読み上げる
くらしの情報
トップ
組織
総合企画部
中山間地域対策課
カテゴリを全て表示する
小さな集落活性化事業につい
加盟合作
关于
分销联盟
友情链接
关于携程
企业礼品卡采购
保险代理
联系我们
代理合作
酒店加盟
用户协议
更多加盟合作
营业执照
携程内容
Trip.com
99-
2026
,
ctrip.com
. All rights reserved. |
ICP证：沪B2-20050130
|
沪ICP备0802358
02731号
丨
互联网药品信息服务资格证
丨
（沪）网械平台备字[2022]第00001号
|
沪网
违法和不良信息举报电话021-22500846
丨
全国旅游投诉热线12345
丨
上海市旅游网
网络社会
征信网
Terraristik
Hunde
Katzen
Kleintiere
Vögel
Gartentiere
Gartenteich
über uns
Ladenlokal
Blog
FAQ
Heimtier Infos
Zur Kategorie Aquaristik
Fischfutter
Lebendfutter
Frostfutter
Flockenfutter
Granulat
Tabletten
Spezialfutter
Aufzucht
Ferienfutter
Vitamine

-=-=-

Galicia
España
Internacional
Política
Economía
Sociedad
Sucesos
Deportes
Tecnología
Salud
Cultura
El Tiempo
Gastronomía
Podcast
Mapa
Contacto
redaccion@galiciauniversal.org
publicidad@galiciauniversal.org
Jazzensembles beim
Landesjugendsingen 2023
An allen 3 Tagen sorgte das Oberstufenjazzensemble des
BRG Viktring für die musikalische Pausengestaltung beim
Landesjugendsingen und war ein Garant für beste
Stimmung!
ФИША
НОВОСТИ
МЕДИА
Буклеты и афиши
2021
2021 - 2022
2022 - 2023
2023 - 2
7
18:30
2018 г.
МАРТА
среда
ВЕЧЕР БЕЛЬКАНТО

-=-=-

PROBLEM STATEMENT: Select each line in the entries above that contains the string "beim", matching uppercase and lowercase exactly.

SOLUTION TO THE EXERCISE:
Jazzensembles beim
BRG Viktring für die musikalische Pausengestaltung beim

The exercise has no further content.